The Clark Planetarium will reopen its large-format IMAX theater to the public on Friday, Nov. 19 with a new screen, new seats and a state-of-the-art 3-D digital projection system replacing the 70mm film projectors that have illuminated movies there since its opening in April 2003.

The planetarium also has a new business partner — the Larry H. Miller Megaplex Theatres chain — and a new programming plan to add commercial blockbusters to a schedule previously reserved for educational documentaries. First to be screened at the renovated ATK IMAX Theatre is "Harry Potter and the Deathly Hallows, Part 1," with the 3-D computer-game blockbuster "Tron Legacy" coming on Dec. 17.

Megaplex officials proposed the partnership to give the theater chain an IMAX screen near their 12-screen theater at The Gateway shopping center. "It gives us another screen downtown," said Blake Andersen, senior vice president and general manager of Megaplex Theatres. The chain has IMAX screens at its theaters at Jordan Commons in Sandy and at The District in South Jordan.

Jarvis said the planetarium's IMAX shows, though popular during the daytime with field trips and student groups, weren't packing them in at night. "At 8 p.m., you're not wanting to be educated — you want to have a good time," he said.

The planetarium will continue to screen educational films weekdays until 4 p.m. Then the screen will give over to commercial films — though the screen will go wall-to-wall with blockbuster fare for the openings of big titles, such as "Harry Potter" or "Tron Legacy."

Bringing Hollywood films into the ATK IMAX Theatre will earn the planetarium an estimated $140,000 in 2011. "That's the difference between having an exhibits program and not," Jarvis said.

The planetarium had been saving up its money to upgrade the theater to digital presentation, he said.

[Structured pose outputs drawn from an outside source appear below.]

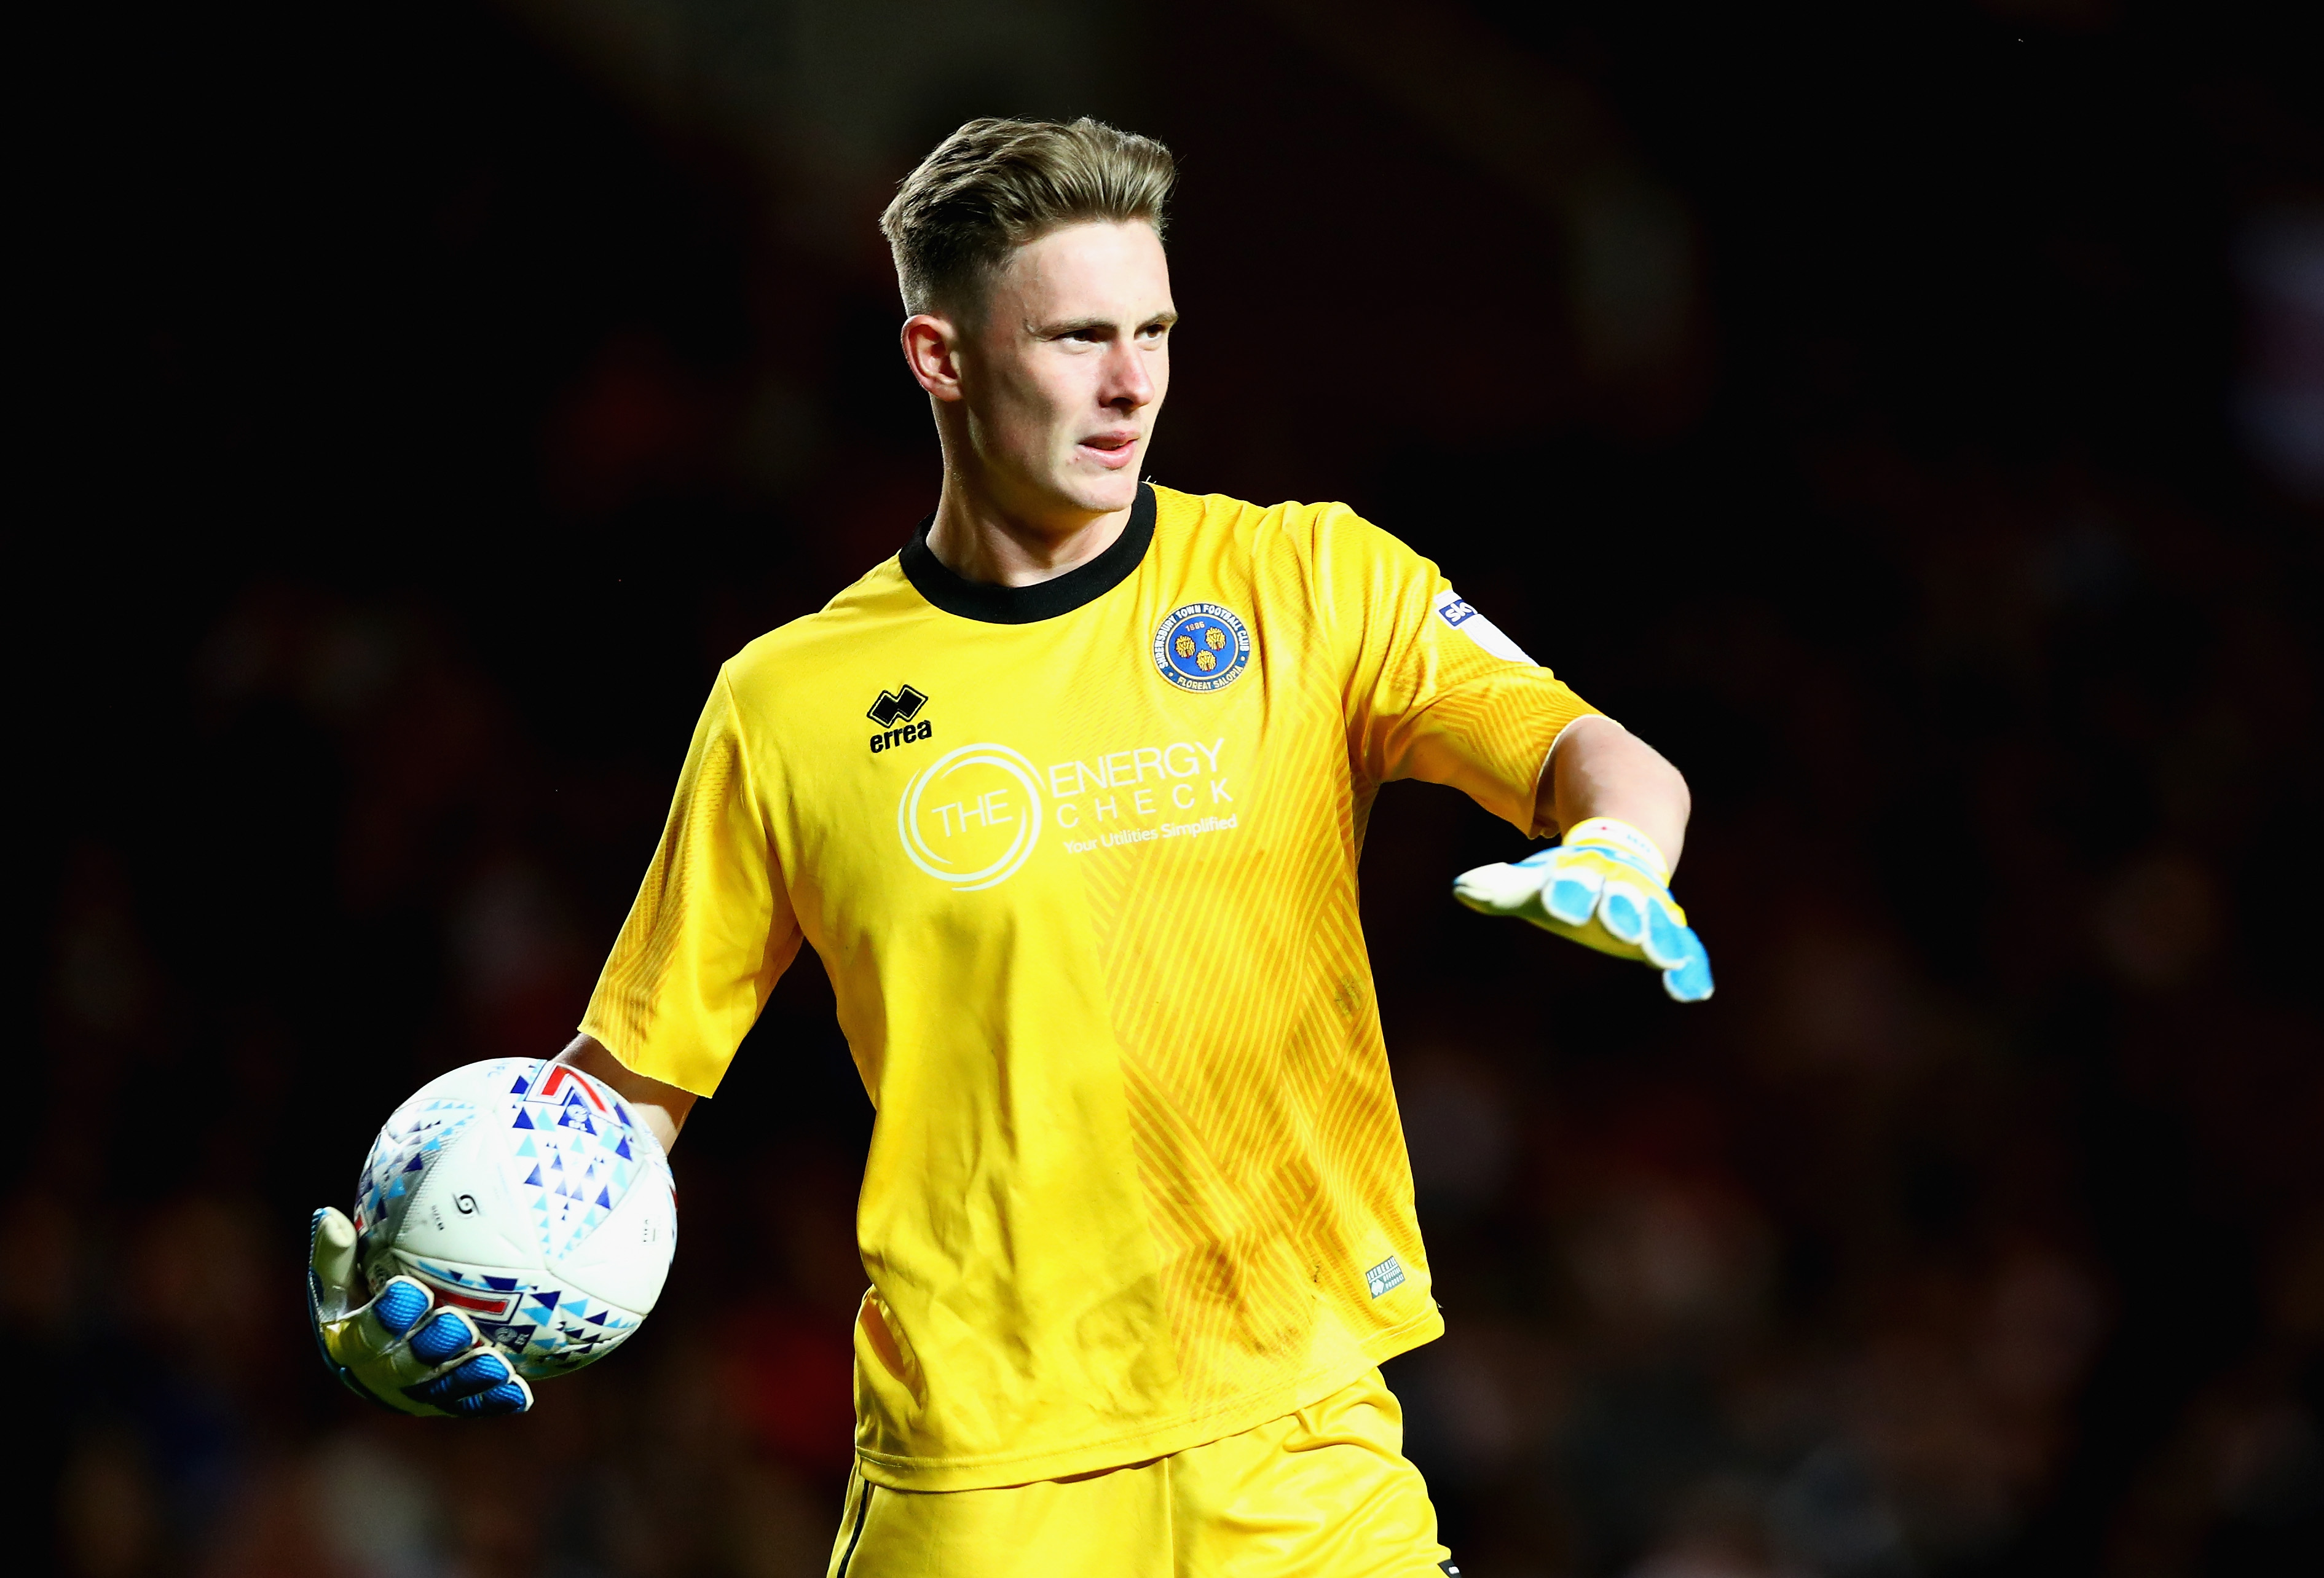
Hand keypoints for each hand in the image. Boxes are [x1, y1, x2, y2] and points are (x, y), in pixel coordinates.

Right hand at [307, 1207, 530, 1416]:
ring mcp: (414, 1393)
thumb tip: (329, 1217)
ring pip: (442, 1391)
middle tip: (459, 1325)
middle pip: (405, 1368)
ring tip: (496, 1364)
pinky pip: (471, 1404)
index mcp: (348, 1343)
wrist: (387, 1335)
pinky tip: (519, 1394)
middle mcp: (378, 1376)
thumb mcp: (343, 1274)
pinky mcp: (446, 1403)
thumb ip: (337, 1253)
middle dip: (432, 1348)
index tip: (409, 1289)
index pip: (362, 1334)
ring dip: (469, 1378)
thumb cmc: (362, 1292)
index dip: (386, 1317)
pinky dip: (494, 1400)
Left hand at [1453, 816, 1713, 1001]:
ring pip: (1659, 924)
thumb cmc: (1569, 876)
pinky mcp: (1668, 933)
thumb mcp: (1534, 880)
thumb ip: (1500, 888)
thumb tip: (1462, 889)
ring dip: (1660, 939)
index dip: (1566, 891)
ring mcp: (1650, 910)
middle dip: (1622, 910)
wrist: (1625, 847)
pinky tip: (1694, 993)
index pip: (1574, 882)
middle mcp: (1622, 890)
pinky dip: (1691, 970)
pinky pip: (1686, 950)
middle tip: (1621, 927)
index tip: (1556, 902)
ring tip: (1664, 958)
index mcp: (1585, 875)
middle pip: (1623, 899)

The move was inevitable, he said, because movie distributors have found making digital copies "infinitely less expensive" than striking 70mm film prints.

Installing the new screen, updated sound system, twin projectors (two are needed to show 3-D images), new seats and an improved concession stand cost $575,000, Jarvis said.

The deal with Megaplex will allow the planetarium to keep 15 percent of the box-office gross for Hollywood films, with the rest going back to the theater chain (with much of that going up the line to the studios). The planetarium keeps what it makes on concessions, and the gift shop now stocks Hogwarts scarves and other trinkets.

Jarvis also hopes for a bump in awareness of the planetarium's educational mission. After all, he noted, the exit to the theater takes customers right through the planetarium's solar-system exhibit.